Em primeiro lugar, a evolução de um site espaço-temporal pode ser descrita em termos de graus de liberdade (ou, equivalentemente, de conteúdo informativo) localizados dentro dos limites deste site. Em segundo lugar, a gravidade se torna insensível a mudanças no nível de energia zero. Na teoria de Einstein, a gravidade é responsável pela quantidade absoluta de energia, razão pela qual é quase impossível calcular a constante cosmológica. Mas para um paradigma baseado no conteúdo da informação, não é assim. Terceiro, a abordagem informacional sugere que não devemos imaginar a evolução cósmica de acordo com uma certa solução das equações de Einstein. Essas equações surgem de um conjunto mais preciso de equações que descrevem os graus quânticos de liberdade do espaço-tempo [Padmanabhan, T. Nós realmente entendemos o cosmos? Comptes Rendus Physique 18, 275-291 (2017)].

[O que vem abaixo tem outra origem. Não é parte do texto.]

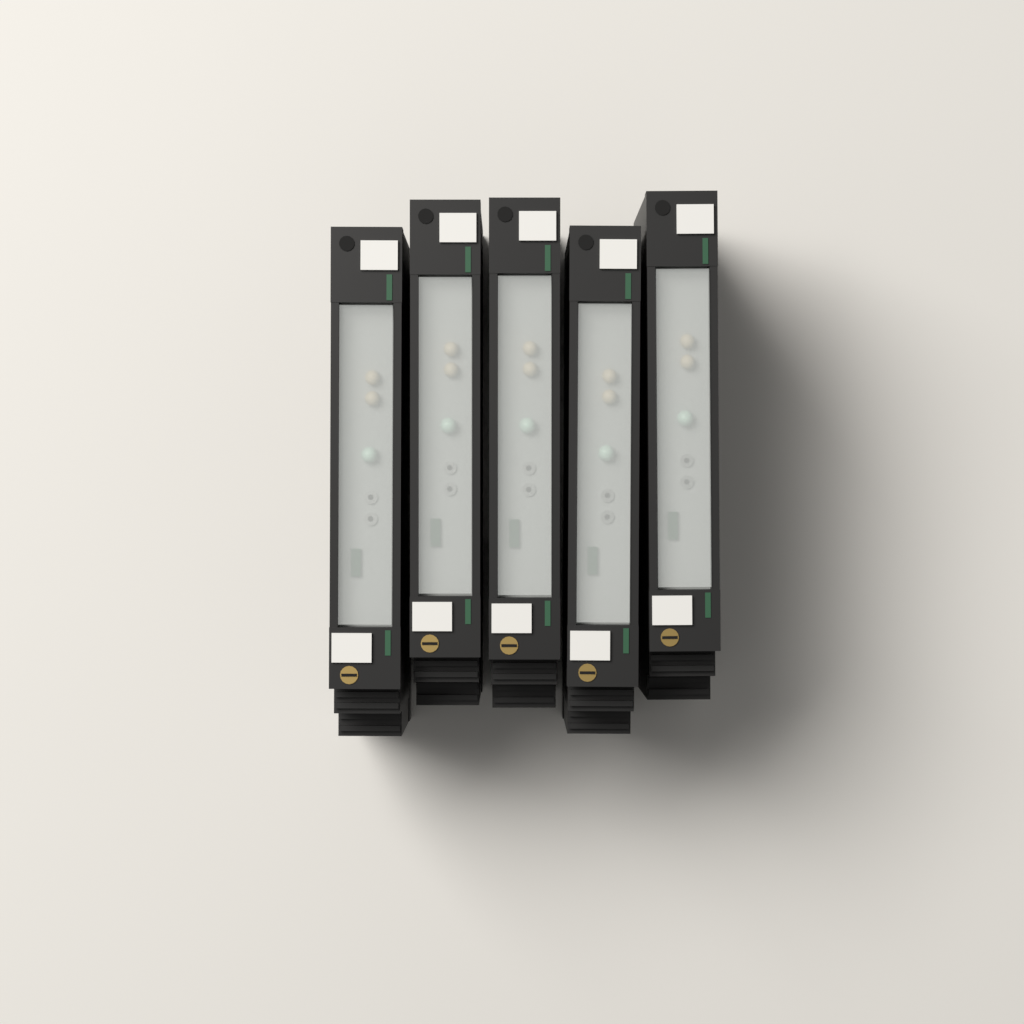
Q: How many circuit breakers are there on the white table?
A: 5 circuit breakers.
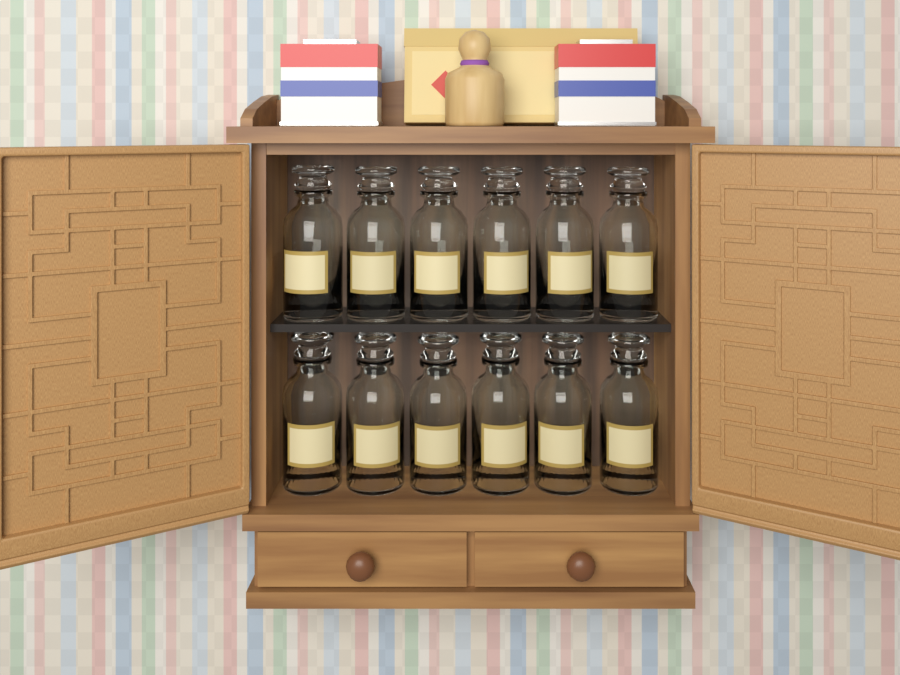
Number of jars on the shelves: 12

A abordagem da informação, confirmada pelo nosso modelo de cosmina, nos dá uma imagem nova e vívida do Universo, semelhante a um grande pedaço de gelo contendo uma fonte de calor. Uma fonte de calor derrete o gelo ao seu redor, criando uma seção de água que se expande, alcançando o equilíbrio termodinâmico local. Em larga escala, mais próximo do limite da fase, as moléculas ainda não alcançaram o equilíbrio, pois um pedaço de gelo é aquecido por dentro. Curiosamente, isso é muito semelhante ao comportamento do nosso universo. Uma parcela de água é semelhante ao Universo observável (descrito pela teoria de Einstein). Está cercado por uma fase pré-geométrica (semelhante ao gelo), descrita por até agora leis desconhecidas da gravidade quântica. A idéia do Big Bang desaparece e, em vez disso, aparece uma transição de uma fase para outra ao longo da fronteira. A necessidade de um período inflacionário também desaparece.

Toda a plataforma é simples e elegante, pois é descrita por um único parâmetro: a escala de energia da transição de fase do Universo primitivo da pré-geometria para a geometria de Einstein. Isso difere dos modelos inflacionários convencionais que contêm muitos parâmetros e não possuem capacidade preditiva. Nosso modelo não usa física não verificada. O único postulado que fizemos é que o conteúdo do Universo deve ser igual a 4π, ​​a área da superfície de uma única esfera.

O trabalho abre três novas áreas de pesquisa. Primeiro, ela nos convida a estudar a física da fase pré-geométrica em vários modelos de gravidade quântica. Segundo, fornece uma oportunidade para estudar a idéia de informações espaciais usadas neste trabalho e tentar conectá-las a outras idéias semelhantes usadas em outros contextos. Terceiro, reforça a ideia de que o espaço-tempo consiste em graus mais elementares de liberdade - assim como a matéria consiste em átomos - e nos encoraja a estudar as várias fases do espaço-tempo da mesma maneira que estudamos as várias fases da matéria na física da matéria condensada .

Tanu Padmanabhan é professora do Centro Interuniversitário de Astronomia e Astrofísica da Índia.